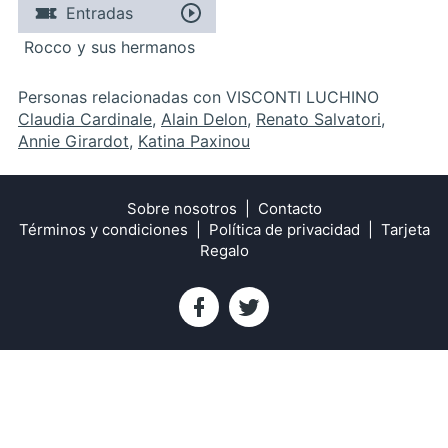
Entradas
Rocco y sus hermanos
Personas relacionadas con VISCONTI LUCHINO
Claudia Cardinale
,
Alain Delon
,
Renato Salvatori
,
Annie Girardot
,
Katina Paxinou
Sobre nosotros
Contacto
Términos y condiciones
Política de privacidad
Tarjeta
Regalo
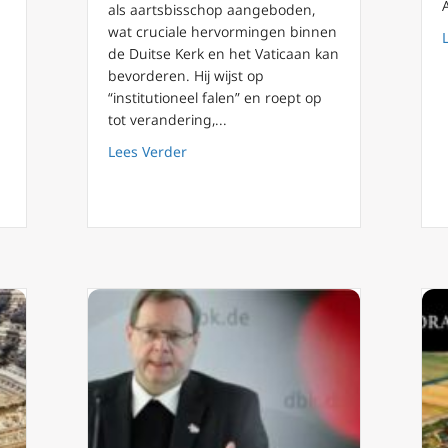
als aartsbisschop aangeboden,
wat cruciale hervormingen binnen
de Duitse Kerk en het Vaticaan kan
e bisschop stelt alternatieve “Synodale Weg” tekst voor.
bevorderen. Hij wijst op
“institutioneel falen” en roept op
tot verandering,...
about Zal het aftreden van kardinaal M
Lees Verder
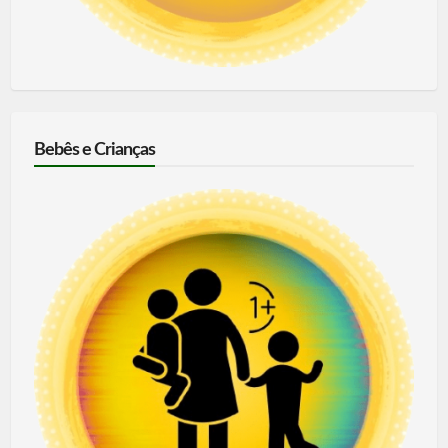
Bebês e Crianças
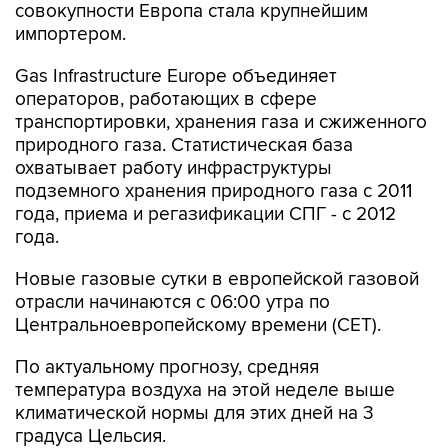
совокупности Европа стала крупнейшим
импортером.
Gas Infrastructure Europe объединяет
операторов, работающих в сфере
транспортировки, хранения газа и сжиженного
природного газа. Статистическая база
охватывает работу инфраструктуры
подземного хранения природного газа с 2011
года, приема и регазификации СПГ - с 2012
года.
Новые газовые сутки в европейской газовой
отрасли начинаются c 06:00 утра по
Центральноевропейскому времени (CET).
По актуальному прогнозу, средняя
температура воздуха на этой неделе выше
климатической нормы для этих дней на 3
градуса Цельсия.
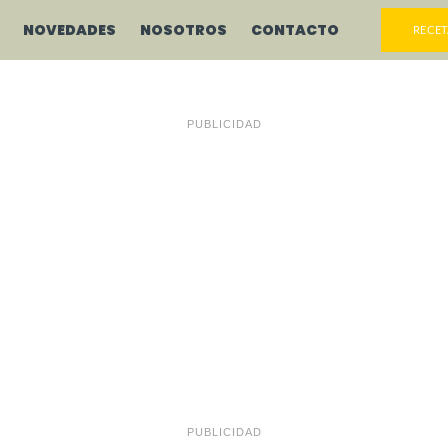
NOVEDADES
NOSOTROS
CONTACTO
RECET
PUBLICIDAD
PUBLICIDAD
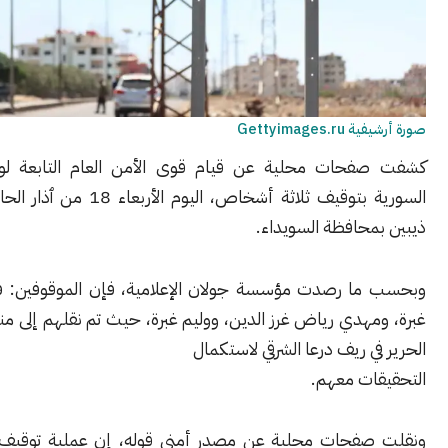
Gettyimag
حات محلية عن قيام قوى الأمن العام التابعة لوزارة الدفاع
السورية بتوقيف ثلاثة أشخاص، اليوم الأربعاء 18 من ٱذار الحالي، في بلدة
محافظة السويداء.
ا رصدت مؤسسة جولان الإعلامية، فإن الموقوفين: فداء غسان
مهدي رياض غرز الدين، ووليم غبرة، حيث تم نقلهم إلى منطقة بصرى
ي ريف درعا الشرقي لاستكمال
ات معهم.
فحات محلية عن مصدر أمني قوله، إن عملية توقيف الأشخاص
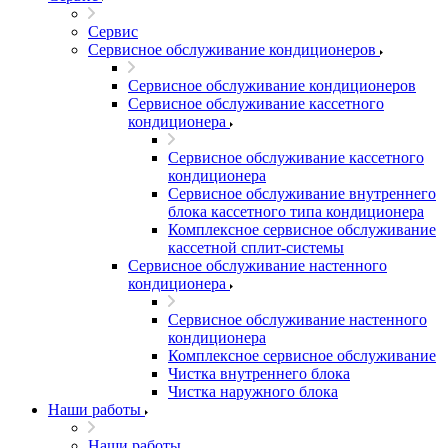
Сервис
Сервисное обслуживание кондиционеров
Сервисное обслуживание кондиционеров
Сервисное обслуживание кассетного
кондиционера
Сервисное обслуживание кассетного
кондиционера
Сервисное обслуживание внутреннего
блока кассетного типа кондиционера
Комплексное сервисное обслуживание
кассетной сплит-системы
Сервисное обслуживание настенного
кондиционера
Сервисное обслуживание настенного
кондиционера
Комплексное сервисное обслуживание
Чистка внутреннего блока
Чистка наружного блока
Наши работы
Наши работы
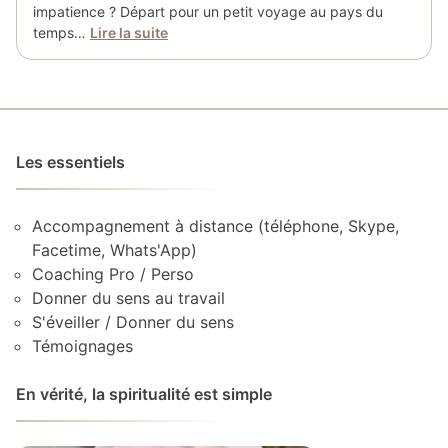
impatience ? Départ pour un petit voyage au pays du
temps…
Lire la suite
Les essentiels
Accompagnement à distance (téléphone, Skype,
Facetime, Whats'App)
Coaching Pro / Perso
Donner du sens au travail
S'éveiller / Donner du sens
Témoignages
En vérité, la spiritualité est simple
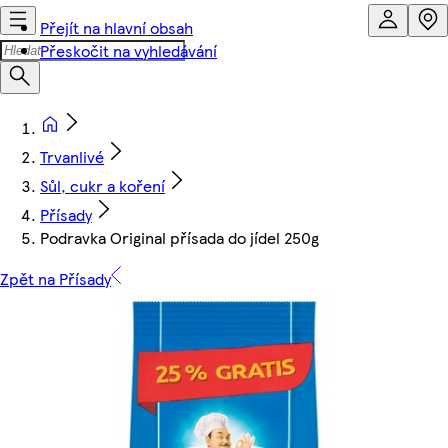
Přejít na hlavní obsah
Přeskočit na vyhledávání
Trvanlivé
Sůl, cukr a koření
Přísady
Podravka Original přísada do jídel 250g
Zpět na Přísady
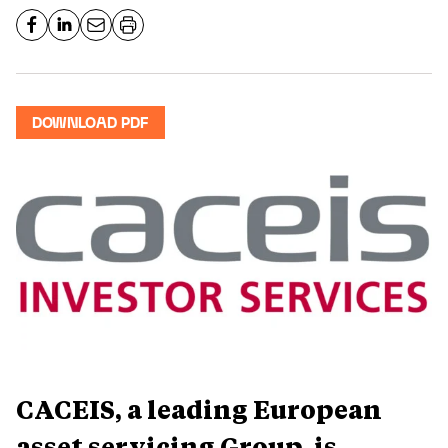
DOWNLOAD PDF
CACEIS, a leading European
asset servicing Group, is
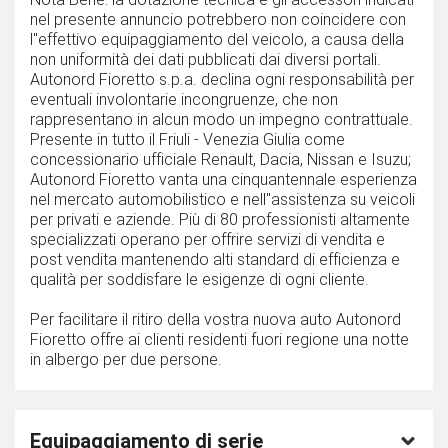
nel presente annuncio potrebbero non coincidere con
l''effettivo equipaggiamento del veicolo, a causa della
non uniformità dei dati pubblicati dai diversi portali.
Autonord Fioretto s.p.a. declina ogni responsabilità per
eventuali involontarie incongruenze, che non
rappresentano in alcun modo un impegno contrattuale.
Presente in tutto il Friuli - Venezia Giulia come
concessionario ufficiale Renault, Dacia, Nissan e Isuzu;
Autonord Fioretto vanta una cinquantennale esperienza
nel mercato automobilistico e nell''assistenza su veicoli
per privati e aziende. Più di 80 professionisti altamente
specializzati operano per offrire servizi di vendita e
post vendita mantenendo alti standard di efficienza e
qualità per soddisfare le esigenze di ogni cliente.
Per facilitare il ritiro della vostra nuova auto Autonord
Fioretto offre ai clienti residenti fuori regione una notte
in albergo per due persone.
Equipaggiamento di serie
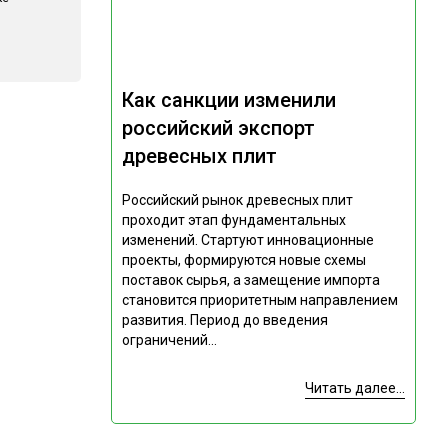
Как санкции изменили
российский экспорт
древесных плит
Российский рынок древесных плит
проходит этап фундаментальных
изменений. Стартуют инновационные
проекты, формируются новые схемы
поставок сырья, а замещение импорта
становится приоритетным направлением
развития. Период до введения
ограничений...
Читать далее...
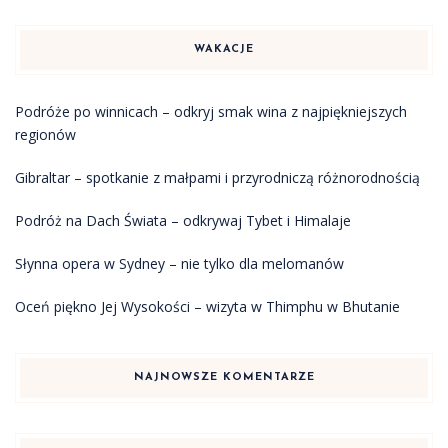
WAKACJE
Podróże po winnicach – odkryj smak wina z najpiękniejszych
regionów
Gibraltar – spotkanie z małpami i przyrodniczą różnorodnością
Podróż na Dach Świata – odkrywaj Tybet i Himalaje
Słynna opera w Sydney – nie tylko dla melomanów
Oceń piękno Jej Wysokości – wizyta w Thimphu w Bhutanie
NAJNOWSZE KOMENTARZE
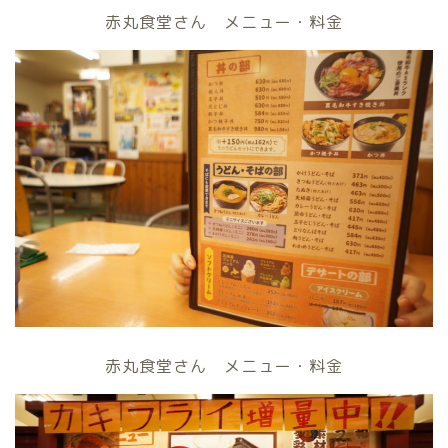
赤丸食堂さん メニュー・料金
赤丸食堂さん メニュー・料金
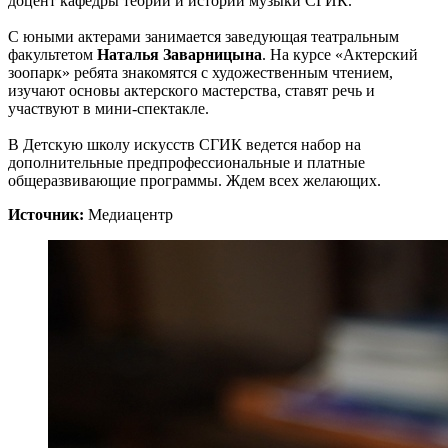
доцент кафедры теории и истории музыки СГИК.
С юными актерами занимается заведующая театральным
факультетом
Наталья Заварницына
. На курсе «Актерский
зоопарк» ребята знакомятся с художественным чтением,
изучают основы актерского мастерства, ставят речь и
участвуют в мини-спектакле.
В Детскую школу искусств СГИК ведется набор на
дополнительные предпрофессиональные и платные
общеразвивающие программы. Ждем всех желающих.
Источник:
Медиацентр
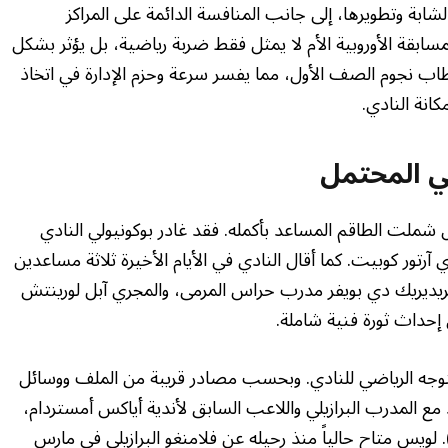
لشابة وتطويرها، إلى جانب المنافسة الدائمة على المراكز
سابقة الأوروبية الأم لا يمثل فقط ضربة رياضية، بل يؤثر بشكل
قطاب نجوم الصف الأول، مما يفسر سرعة وحزم الإدارة في اتخاذ
كانة النادي.
يلي المحتمل
شملت الطاقم المساعد بأكمله. فقد غادر بوكونيولي النادي
آرتور كوبيت. كما أقال النادي في الأيام الأخيرة ثلاثة مساعدين
فريديريك دي بويفر مدرب حراس المرمى، والمجري آبل لورينتش
 إحداث ثورة فنية شاملة.
توجه الرياضي للنادي. وبحسب مصادر قريبة من الملف ووسائل
قد مع المدرب البرازيلي واللاعب السابق لأندية أياكس أمستردام،
أتلتيكو مدريد، فيليبي لويس (40 عاماً). لويس متاح حالياً منذ رحيله عن فلامنغو البرازيلي في مارس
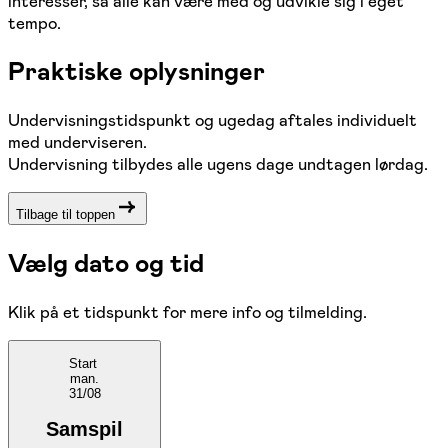
interesser, så alle kan være med og udvikle sig i eget
tempo.
Praktiske oplysninger
Undervisningstidspunkt og ugedag aftales individuelt
med underviseren.
Undervisning tilbydes alle ugens dage undtagen lørdag.
Tilbage til toppen
Vælg dato og tid
Klik på et tidspunkt for mere info og tilmelding.
Start
man.
31/08
Samspil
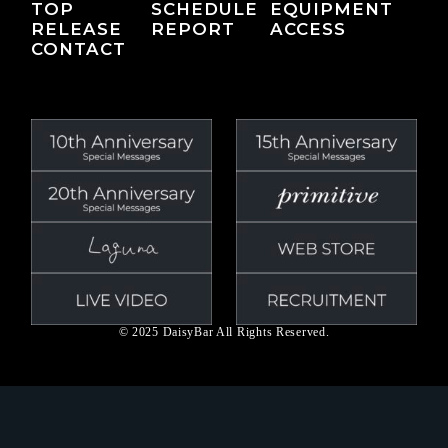
TOP
SCHEDULE
EQUIPMENT
RELEASE
REPORT
ACCESS
CONTACT
© 2025 DaisyBar All Rights Reserved.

==========

(Directive): Copy nothing but the lines from the start of the entries through the line with "de Duitse Kerk en het Vaticaan kan". Write them out exactly, without pictures.

(Response to this task):
Entradas
Rocco y sus hermanos
Personas relacionadas con VISCONTI LUCHINO
Claudia Cardinale
,
Alain Delon
,
Renato Salvatori
,
Annie Girardot
,
Katina Paxinou
Sobre nosotros
Contacto
Términos y condiciones
Política de privacidad
Tarjeta
Regalo
als aartsbisschop aangeboden,
wat cruciale hervormingen binnen
de Duitse Kerk en het Vaticaan kan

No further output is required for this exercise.